Пресловутое сочинительство, дескать, отдалило людей от общества, и с тех пор как для любого открылась возможность податься в композиторы, все только и стремятся ими стать, а государство и общество сложило перед этими сочинителями оружие и только и знает, что открывать все новые и новые институты и разные там заведения, чтобы хоть как-то управляться с уймищей желающих посочинительствовать, которые уже по прошествии восьми семестров тычут себя в грудь — я, мол, профессиональный сочинитель! А сам до от ми не отличит! Вот и получается, что гостям из-за рубежа скармливают сочиненную и исполняемую немцами музыку, и каждый понимает, что ни композиторы, ни исполнители не ведают, что музыка может быть и предметом для дискуссий. Премьер-министр республики Того, живописал дирижер, возвращается к себе в Африку в твердой убежденности, что слышал живую немецкую музыку, насладился живым немецким искусством, на самом же деле ему поднесли здоровенный кусок добротной немецкой халтуры, и теперь он на каждом углу будет вопить, что, мол, там, в Мюнхене, ему довелось услышать самую настоящую немецкую музыку, а это полнейшее заблуждение. Я помню, что еще долго размышлял над тем, а наличествует ли в природе такое государство — Того — и, соответственно, могло ли так получиться, что премьер-министра этой страны потащили в Мюнхене на концерт. Все это представлялось мне абсолютно неправдоподобным, но я благоразумно решил промолчать. Того! Что позабыл премьер-министр Того на концерте? При условии, что вообще есть на Земле государство под названием Того и, следовательно, премьер-министр упомянутого государства. Если же да, то этот субъект явился в Мюнхен уж никак не бегать по концертам, а скорее выклянчивать вспомоществование на выгодных условиях.

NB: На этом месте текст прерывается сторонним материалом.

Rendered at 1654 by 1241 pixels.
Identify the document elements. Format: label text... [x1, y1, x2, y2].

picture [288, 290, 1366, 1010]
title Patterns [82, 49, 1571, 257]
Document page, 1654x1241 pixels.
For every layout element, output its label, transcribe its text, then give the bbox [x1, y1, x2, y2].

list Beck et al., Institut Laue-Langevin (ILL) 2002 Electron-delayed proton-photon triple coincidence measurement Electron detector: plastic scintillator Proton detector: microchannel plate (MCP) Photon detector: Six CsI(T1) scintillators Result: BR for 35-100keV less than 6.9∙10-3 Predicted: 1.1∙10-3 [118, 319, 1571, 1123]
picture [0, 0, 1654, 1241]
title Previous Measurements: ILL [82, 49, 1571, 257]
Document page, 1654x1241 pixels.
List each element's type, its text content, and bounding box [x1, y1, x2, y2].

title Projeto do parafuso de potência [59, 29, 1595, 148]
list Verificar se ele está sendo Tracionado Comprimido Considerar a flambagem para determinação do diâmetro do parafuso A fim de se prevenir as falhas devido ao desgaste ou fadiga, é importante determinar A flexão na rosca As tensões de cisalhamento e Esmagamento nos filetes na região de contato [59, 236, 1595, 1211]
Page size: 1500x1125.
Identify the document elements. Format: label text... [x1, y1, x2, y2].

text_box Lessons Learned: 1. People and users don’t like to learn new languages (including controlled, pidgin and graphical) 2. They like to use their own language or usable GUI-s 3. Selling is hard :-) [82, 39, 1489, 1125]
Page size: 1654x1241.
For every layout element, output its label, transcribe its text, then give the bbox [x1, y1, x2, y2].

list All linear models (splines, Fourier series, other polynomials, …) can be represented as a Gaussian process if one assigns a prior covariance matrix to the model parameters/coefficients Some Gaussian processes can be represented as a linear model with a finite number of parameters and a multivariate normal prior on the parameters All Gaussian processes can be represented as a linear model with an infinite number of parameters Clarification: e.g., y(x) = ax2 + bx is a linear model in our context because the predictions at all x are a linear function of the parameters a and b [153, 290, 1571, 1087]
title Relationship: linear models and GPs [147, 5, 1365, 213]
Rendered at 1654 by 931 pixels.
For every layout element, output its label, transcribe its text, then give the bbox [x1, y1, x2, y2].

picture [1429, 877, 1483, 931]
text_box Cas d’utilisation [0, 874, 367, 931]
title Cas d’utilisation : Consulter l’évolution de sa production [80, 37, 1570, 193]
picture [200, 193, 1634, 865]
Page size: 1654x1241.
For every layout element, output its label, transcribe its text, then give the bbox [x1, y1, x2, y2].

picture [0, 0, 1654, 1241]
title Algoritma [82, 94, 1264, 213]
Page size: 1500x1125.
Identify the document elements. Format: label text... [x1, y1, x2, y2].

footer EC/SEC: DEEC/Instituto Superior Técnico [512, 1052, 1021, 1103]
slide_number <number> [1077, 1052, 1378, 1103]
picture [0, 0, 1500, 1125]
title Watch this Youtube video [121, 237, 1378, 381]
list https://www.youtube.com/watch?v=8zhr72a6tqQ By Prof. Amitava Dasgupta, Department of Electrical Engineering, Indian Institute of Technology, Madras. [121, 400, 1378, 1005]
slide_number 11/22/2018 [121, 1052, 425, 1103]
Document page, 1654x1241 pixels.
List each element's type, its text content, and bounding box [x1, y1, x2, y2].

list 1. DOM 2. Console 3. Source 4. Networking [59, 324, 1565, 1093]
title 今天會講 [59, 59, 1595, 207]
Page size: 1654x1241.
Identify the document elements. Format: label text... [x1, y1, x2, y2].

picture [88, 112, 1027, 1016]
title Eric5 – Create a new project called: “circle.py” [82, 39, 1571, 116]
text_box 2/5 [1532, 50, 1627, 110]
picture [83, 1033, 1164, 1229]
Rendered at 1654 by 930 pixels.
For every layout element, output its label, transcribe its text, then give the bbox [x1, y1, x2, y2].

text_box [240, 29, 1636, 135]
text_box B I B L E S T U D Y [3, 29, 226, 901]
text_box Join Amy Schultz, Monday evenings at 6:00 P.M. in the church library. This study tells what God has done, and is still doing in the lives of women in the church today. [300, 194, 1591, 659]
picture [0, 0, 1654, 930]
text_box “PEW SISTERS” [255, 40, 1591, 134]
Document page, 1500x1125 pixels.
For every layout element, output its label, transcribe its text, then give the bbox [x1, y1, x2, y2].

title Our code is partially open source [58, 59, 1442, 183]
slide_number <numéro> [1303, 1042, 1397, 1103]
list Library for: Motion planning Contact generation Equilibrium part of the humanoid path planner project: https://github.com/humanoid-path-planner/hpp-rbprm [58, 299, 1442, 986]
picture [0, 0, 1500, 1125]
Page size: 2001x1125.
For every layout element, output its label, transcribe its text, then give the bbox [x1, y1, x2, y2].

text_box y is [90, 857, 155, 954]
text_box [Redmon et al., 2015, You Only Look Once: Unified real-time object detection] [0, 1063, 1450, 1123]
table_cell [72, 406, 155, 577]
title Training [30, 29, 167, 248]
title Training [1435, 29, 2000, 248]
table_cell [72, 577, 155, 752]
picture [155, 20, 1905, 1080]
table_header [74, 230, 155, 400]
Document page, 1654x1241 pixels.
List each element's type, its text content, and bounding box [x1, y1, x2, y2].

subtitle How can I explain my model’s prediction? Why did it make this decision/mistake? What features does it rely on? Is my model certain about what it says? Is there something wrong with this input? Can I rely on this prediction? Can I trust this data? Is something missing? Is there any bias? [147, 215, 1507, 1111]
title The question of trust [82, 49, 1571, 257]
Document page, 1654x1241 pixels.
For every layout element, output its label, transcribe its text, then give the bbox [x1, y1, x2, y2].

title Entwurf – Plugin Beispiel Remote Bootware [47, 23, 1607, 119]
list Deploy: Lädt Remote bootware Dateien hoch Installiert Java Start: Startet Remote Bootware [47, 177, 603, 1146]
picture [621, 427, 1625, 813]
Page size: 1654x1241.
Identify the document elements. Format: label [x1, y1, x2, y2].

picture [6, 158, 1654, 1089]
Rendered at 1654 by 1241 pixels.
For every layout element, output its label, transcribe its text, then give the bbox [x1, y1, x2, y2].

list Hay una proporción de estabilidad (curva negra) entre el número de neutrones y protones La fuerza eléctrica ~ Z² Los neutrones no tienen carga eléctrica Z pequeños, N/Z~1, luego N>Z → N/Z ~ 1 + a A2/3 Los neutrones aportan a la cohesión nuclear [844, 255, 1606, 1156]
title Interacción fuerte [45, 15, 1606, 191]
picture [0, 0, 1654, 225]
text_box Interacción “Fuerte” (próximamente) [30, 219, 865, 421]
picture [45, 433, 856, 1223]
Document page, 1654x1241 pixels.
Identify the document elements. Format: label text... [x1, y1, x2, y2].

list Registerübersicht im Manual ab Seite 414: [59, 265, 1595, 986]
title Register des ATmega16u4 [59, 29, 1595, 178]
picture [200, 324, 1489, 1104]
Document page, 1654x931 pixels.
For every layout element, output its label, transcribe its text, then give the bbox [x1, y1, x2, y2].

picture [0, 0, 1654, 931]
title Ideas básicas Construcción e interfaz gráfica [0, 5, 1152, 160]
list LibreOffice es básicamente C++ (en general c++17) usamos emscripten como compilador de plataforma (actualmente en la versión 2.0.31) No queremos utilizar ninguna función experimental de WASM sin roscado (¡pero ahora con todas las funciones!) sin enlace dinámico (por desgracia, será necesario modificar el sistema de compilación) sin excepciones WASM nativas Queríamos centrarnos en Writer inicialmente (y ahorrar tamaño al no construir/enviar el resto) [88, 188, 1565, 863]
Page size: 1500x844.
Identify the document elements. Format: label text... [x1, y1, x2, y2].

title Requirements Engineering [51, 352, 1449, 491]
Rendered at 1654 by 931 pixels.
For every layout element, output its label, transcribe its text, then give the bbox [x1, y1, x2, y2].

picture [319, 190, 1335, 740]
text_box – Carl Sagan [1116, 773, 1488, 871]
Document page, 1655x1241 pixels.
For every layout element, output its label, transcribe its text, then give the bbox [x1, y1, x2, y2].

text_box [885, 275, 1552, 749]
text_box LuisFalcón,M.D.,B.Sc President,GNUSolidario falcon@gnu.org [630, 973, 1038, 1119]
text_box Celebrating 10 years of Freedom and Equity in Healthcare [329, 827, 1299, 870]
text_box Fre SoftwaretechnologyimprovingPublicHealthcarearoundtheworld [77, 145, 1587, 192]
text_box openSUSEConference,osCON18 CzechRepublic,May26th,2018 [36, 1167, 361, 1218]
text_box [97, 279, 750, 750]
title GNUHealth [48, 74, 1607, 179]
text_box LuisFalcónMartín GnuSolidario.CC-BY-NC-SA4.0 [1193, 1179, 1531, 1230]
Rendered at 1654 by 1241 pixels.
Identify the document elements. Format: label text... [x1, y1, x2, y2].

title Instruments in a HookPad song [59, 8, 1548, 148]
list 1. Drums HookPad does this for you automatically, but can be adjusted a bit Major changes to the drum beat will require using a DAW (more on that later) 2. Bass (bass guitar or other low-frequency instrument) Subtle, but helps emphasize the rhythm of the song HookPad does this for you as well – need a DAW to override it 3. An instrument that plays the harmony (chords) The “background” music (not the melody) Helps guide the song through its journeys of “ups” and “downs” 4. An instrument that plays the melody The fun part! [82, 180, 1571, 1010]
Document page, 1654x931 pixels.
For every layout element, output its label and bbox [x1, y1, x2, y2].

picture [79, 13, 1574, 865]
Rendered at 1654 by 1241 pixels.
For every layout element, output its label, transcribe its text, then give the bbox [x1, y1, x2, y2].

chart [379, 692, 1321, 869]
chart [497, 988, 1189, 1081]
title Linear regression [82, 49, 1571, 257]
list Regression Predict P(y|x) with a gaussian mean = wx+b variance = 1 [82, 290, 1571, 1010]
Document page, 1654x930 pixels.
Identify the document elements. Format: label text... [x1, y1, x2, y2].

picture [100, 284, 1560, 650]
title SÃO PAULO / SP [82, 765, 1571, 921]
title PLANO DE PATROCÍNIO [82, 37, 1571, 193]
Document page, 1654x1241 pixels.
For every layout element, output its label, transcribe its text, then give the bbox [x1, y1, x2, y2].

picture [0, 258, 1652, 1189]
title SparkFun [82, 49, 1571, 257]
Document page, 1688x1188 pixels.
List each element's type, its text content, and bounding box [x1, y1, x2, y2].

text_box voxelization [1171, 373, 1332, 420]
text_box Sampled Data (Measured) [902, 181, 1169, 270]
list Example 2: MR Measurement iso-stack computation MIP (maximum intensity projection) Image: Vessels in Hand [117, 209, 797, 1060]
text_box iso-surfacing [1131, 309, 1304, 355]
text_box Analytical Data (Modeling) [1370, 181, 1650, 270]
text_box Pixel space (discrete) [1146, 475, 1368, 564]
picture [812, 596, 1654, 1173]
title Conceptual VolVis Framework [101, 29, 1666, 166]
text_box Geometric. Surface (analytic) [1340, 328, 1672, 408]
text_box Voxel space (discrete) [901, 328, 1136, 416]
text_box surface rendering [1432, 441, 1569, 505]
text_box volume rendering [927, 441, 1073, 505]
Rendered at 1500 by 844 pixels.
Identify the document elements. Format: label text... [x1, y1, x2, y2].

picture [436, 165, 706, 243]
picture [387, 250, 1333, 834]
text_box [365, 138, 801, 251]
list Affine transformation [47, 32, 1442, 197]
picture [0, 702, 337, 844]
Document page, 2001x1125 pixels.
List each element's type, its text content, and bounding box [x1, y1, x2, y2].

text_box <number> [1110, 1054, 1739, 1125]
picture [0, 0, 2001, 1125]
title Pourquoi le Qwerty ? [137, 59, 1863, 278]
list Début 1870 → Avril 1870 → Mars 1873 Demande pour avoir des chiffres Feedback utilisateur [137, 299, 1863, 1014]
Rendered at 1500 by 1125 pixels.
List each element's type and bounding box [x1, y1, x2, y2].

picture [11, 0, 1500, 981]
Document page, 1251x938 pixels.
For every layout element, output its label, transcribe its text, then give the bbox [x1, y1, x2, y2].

Я почувствовал, что легкое винцо довольно ощутимо ударило в голову. И настолько отупило меня, что слова моих визави уже с трудом доходили до меня. Теоретик, подавшись вперед величавой, напоминавшей гегелевскую головой, лишь иногда более или менее отчетливо изрекал свои мистические заклятия; дирижер, говоривший пока что связно, никак не мог выискать нужное место на столе для своего бокала, все время норовя отодвинуть его подальше от края, причем делал это неторопливо, и невольно начинало казаться, что он совершает некий преисполненный загадочного смысла эксперимент. После того как бокал оказался в подобающем месте, рука дирижера трепетно замерла над ним, затем снова схватила бокал, словно последний мог исчезнуть непонятно куда.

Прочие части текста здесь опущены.